Bishop Vincent’s Homily from Chrism Mass 2021

31 March 2021
Bishop Vincent Long OFM Conv. Image: Diocese of Parramatta.

 

Most Reverend Vincent Long Van Nguyen OFM Conv DD STL, Bishop of Parramatta

Homily for the Solemn Chrism Mass Year B 2021 at St Patrick’s Cathedral, Parramatta

Readings: Isaiah 61:1-9; Apoc 1:5-8; Lk 4:16-21

31 March 2021

 

Becoming a community that brings Christ’s ministry alive

 

 

My dear people and co-workers in the Lord,

It is with a sense of deep gratitude and trust that we have come together for this Chrism Mass. Here in our mother Church, we renew our commitment to walk the path of faithful discipleship and to make present the ministry of Christ.

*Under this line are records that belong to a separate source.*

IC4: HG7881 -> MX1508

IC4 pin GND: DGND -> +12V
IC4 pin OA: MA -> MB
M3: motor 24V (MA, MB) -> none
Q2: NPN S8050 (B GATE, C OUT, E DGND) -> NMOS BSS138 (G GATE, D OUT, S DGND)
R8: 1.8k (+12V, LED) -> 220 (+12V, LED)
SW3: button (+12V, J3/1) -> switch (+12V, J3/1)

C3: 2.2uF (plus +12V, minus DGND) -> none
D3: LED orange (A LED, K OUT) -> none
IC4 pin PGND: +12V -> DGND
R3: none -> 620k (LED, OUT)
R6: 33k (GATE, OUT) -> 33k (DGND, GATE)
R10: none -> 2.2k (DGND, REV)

In so many ways, we are living in an unprecedented time. The pandemic together with other disasters have caused much pain and suffering to our people even if Australia is still the lucky country in many respects. We are challenged to reshape our lives, communities and world in such a way that brings God’s restorative justice in the world.

Of course, the elephant in the room is the very future of the Church going forward. The Mass attendance record after the Royal Commission was already cause for concern. No one knows the full impact of the pandemic on the practice of faith in what is one of the most secularised countries on earth. What is certain is the need for deep discernment and courage to embrace God’s new direction. The experience of darkness, fragility and loss provides us with an opportunity for necessary change and transformation. It is characteristic of true believers to embrace the newness that the Holy Spirit awakens in and through crisis.

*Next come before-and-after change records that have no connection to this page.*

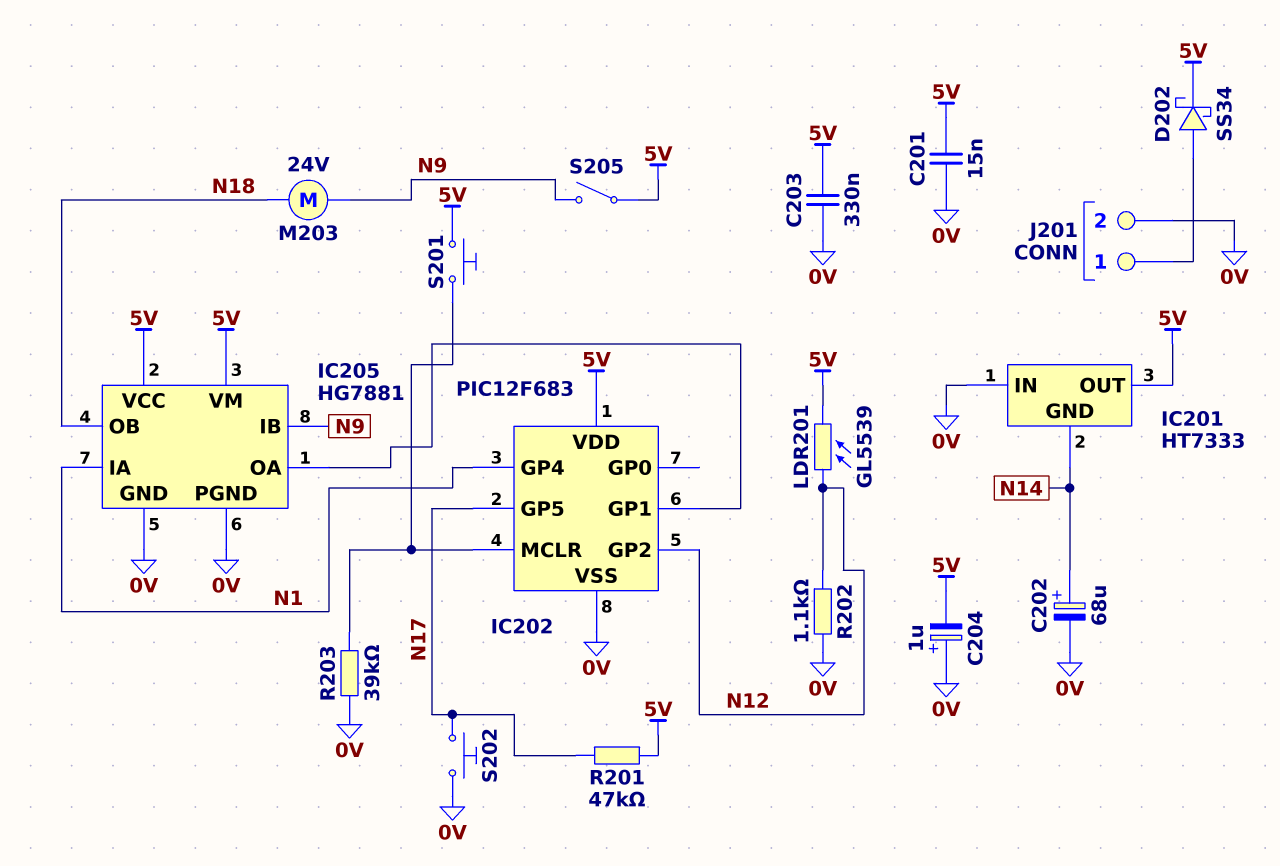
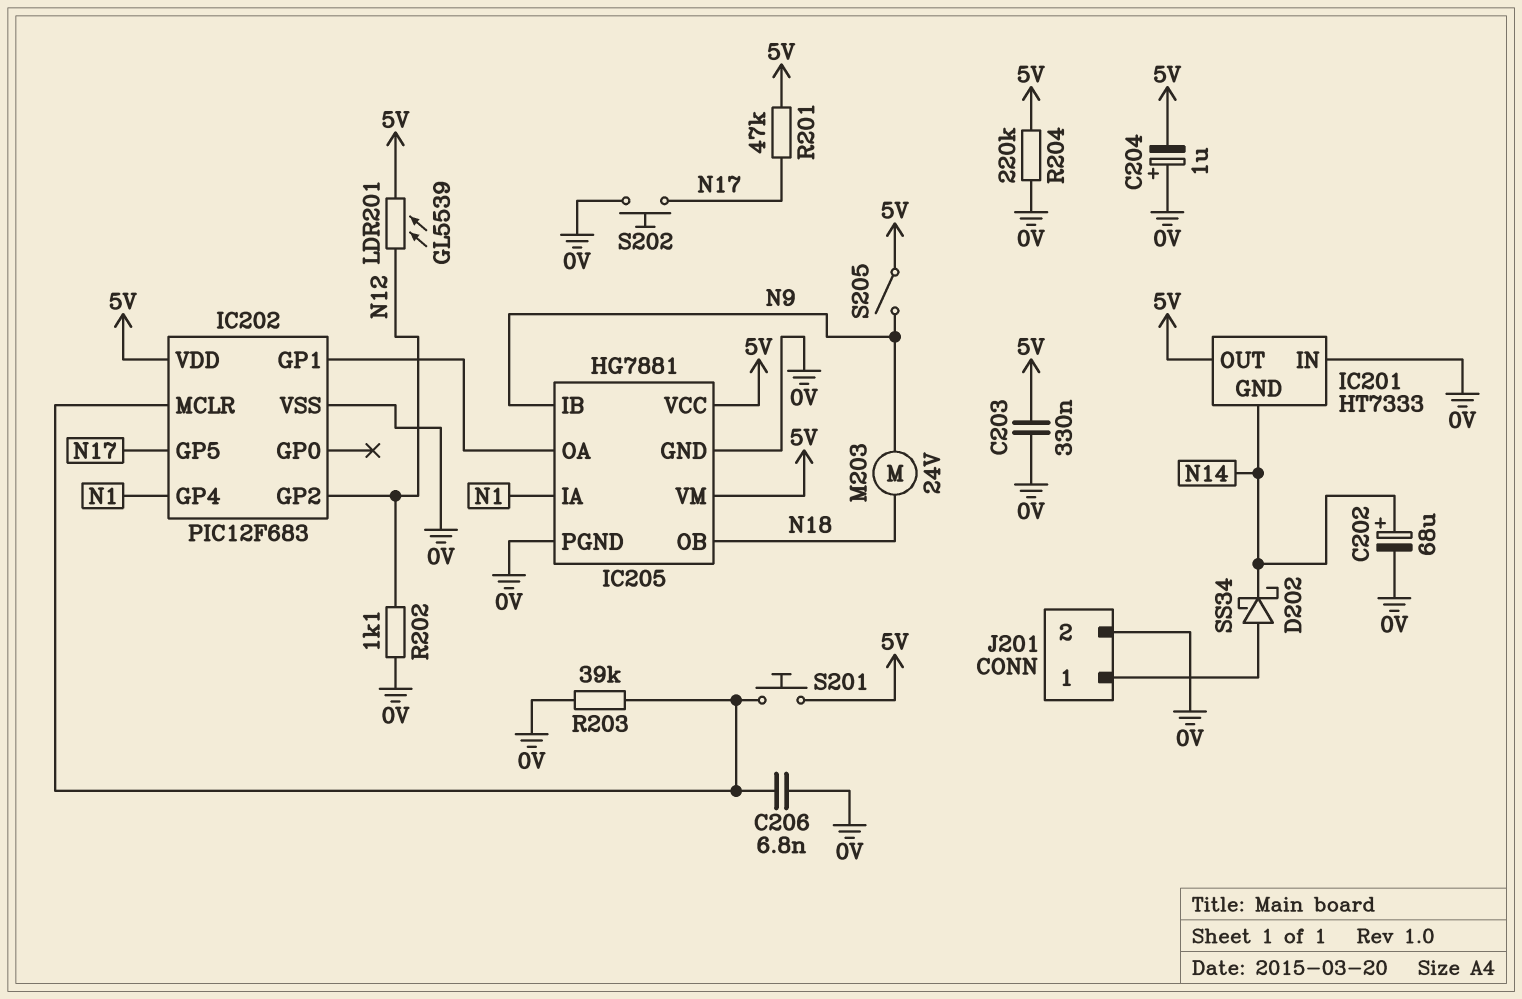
C201: 15nF (0V, 5V) -> none
C206: none -> 6.8nF (0V, IC202/MCLR)
D202: schottky SS34 (A J201/1, K 5V) -> schottky SS34 (A J201/1, K N14)
R204: none -> 220k (0V, 5V)

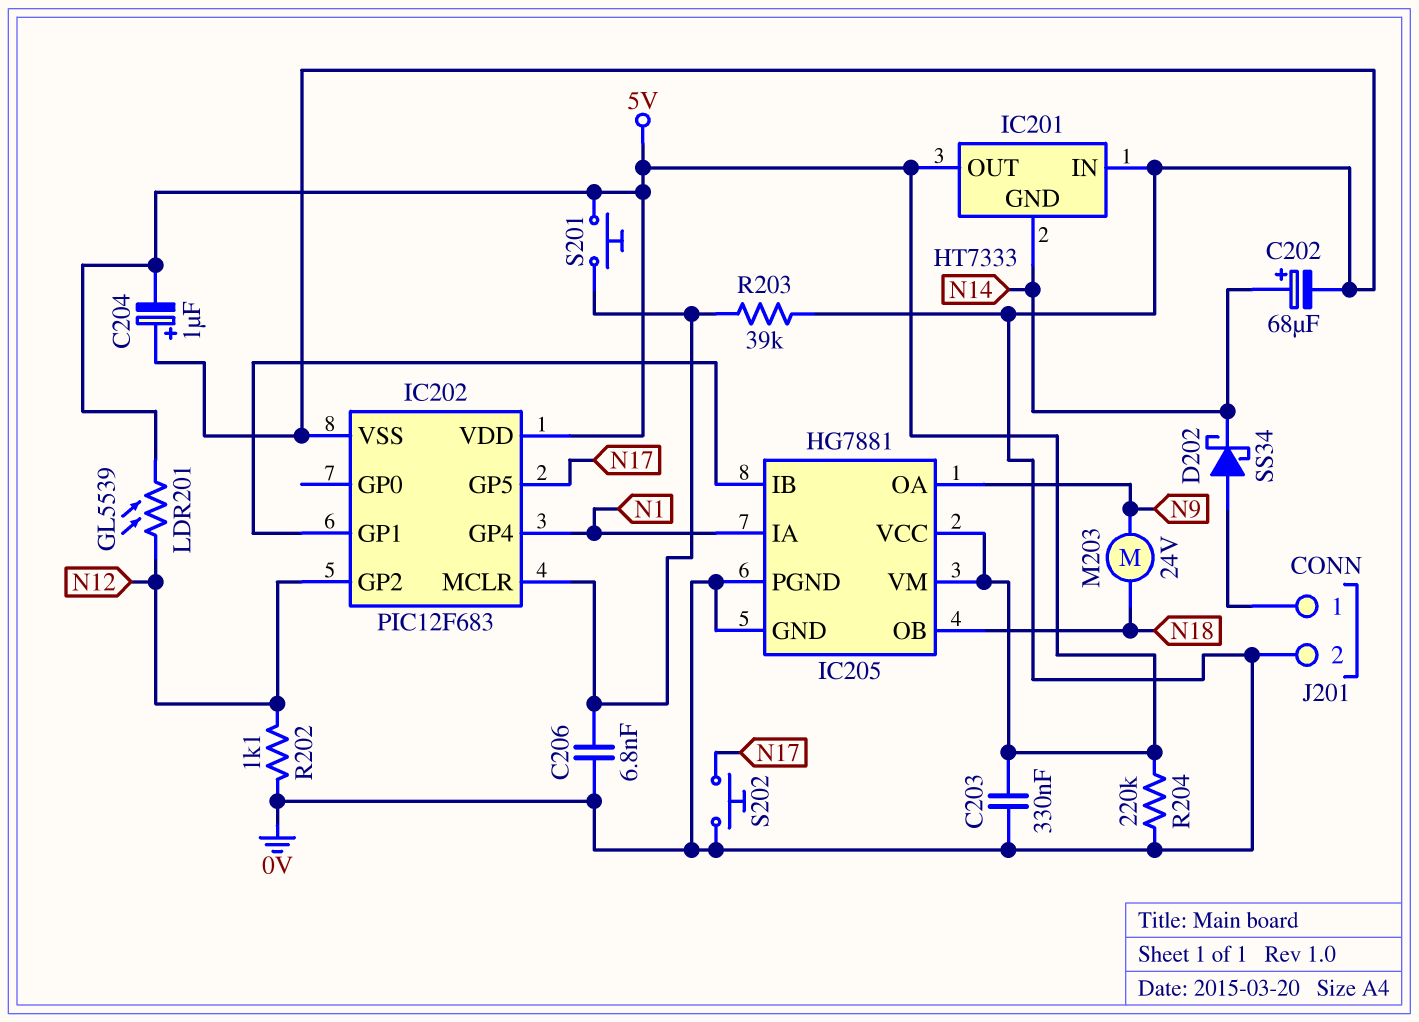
IC205 pin IB: N9 -> IC202/GP1
IC205 pin OA: IC202/GP1 -> N9
R201: 47k (5V, N17) -> none
S205: switch (5V, N9) -> none

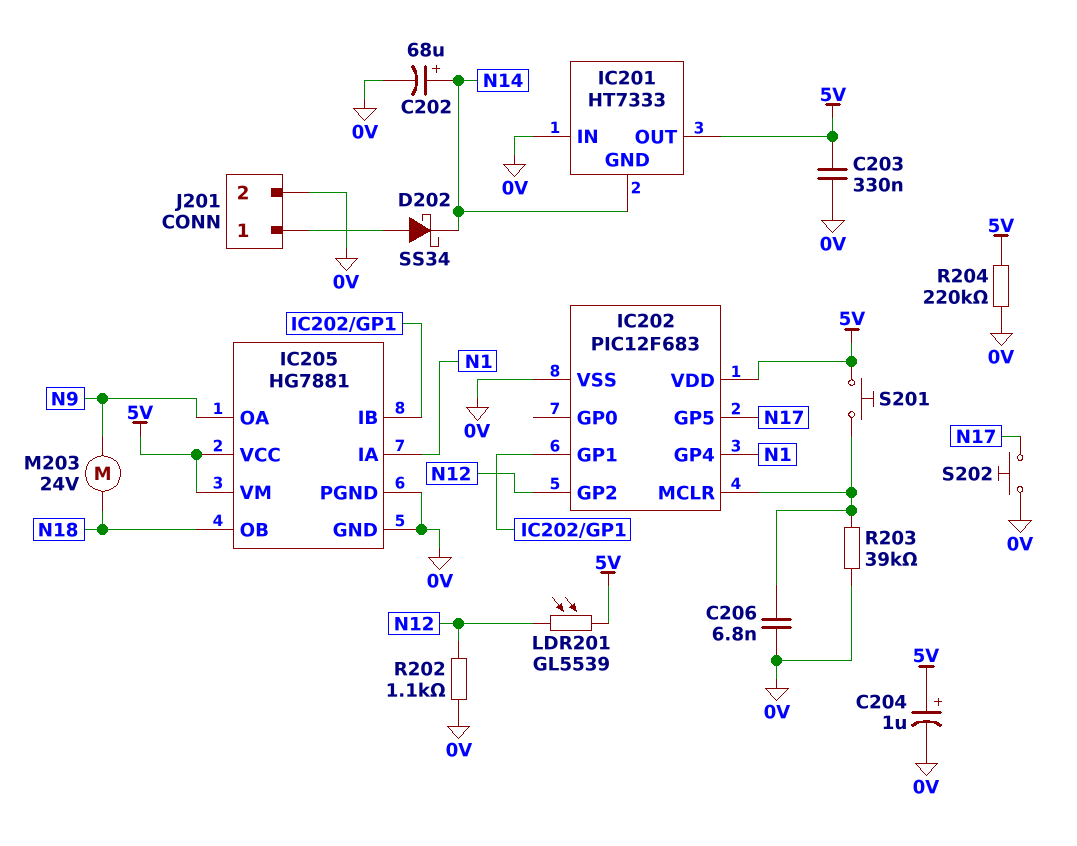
C204: 1uF (plus 0V, minus 5V) -> 1uF (plus 5V, minus 0V)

The Word of God this evening speaks of purposeful discernment and critical action in times of chaos. We must have the courage find new fresh ways of being Church that reflect authentically the person and message of Jesus, and empower our people with fresh hope.

This was what the prophet Isaiah did during one of the most unsettling times in Israel’s history. The exiled Jews were given a dose of encouragement and optimism through a messianic prophecy. Isaiah made known God’s intent to rehabilitate the life of the dispossessed out of impoverishment, powerlessness and despair. The Anointed of God would bring honour to his dishonoured people; a garland instead of ashes and oil of gladness instead of mourning. He would heal the broken-hearted, comfort the sorrowful and free the captives. The renewal project is not a repetition of the broken old system or a restoration of a bygone era of prosperity, power and glory. Rather, it is the time to live out the fundamentals of the covenant and to shine out as a beacon of hope for the nations.

That is a sobering and poignant lesson for the Church today, too. We have much to learn from our ancestors in faith. In the spirit of humility and repentance, we need to focus our attention squarely on how authentic we are in being the sacrament of God’s compassion and care for the least and the last. The Church is first and foremost a presence, an oasis of hope and Good News. We must learn to be once again the Church that binds up broken hearts, proclaims freedom to captives and comforts all those who mourn. It is the Church that accompanies people on the margins and the peripheries of life.

In the Gospel, Jesus takes up the message of Isaiah and turns it into a kind of personal manifesto. The blind see, the deaf hear, the lame walk, the dead raised and Good News preached to the poor constitute the signs of God’s reign. Wherever Jesus goes, people experience its inbreaking power through his person, teachings and actions. He fulfills the messianic prophecy of old and makes present the divine intent of redemption and reconciliation.

The challenge for us today is to be the Church on mission for those who long for healing, affirmation, encouragement, justice and love. We cannot be an inward looking group but a missionary and prophetic community of disciples. We cannot be that community without engaging with those on the margins of life.

Pope Francis famously commented on a passage from the Book of Revelation in which Jesus stands before the door and knocks. The Pope said: “Today Christ is knocking from inside the Church and wants to get out.” He challenged us to think beyond the walls of the institution, because that is where people are looking for Christ, too, not just inside. We must not be an inward-looking and maintenance-focused people. Rather, we must be willing to be mission-oriented, serving people where they are, in our parishes through liturgy and sacraments, but also through pastoral closeness to those wandering in the new Babylon, that is the “strange land” beyond the pews.

Brothers and sisters,

The Church today needs to enact the Kingdom vision of Jesus more than ever. In the midst of the moral, economical and environmental wreckage, we are summoned to be the custodians and enablers of God’s life-giving dream. The crisis we face is a time of grace insofar as it engages us with our founding stories and with fresh insights we can offer a new way forward. Let us pray that we may grow through chaos and uncertainty in order to be more aligned with God’s purpose. May we become God’s priestly and holy people, anointed to serve and with the one who is the Alpha and Omega, may we bring the Kingdom to birth and to fruitfulness in the world.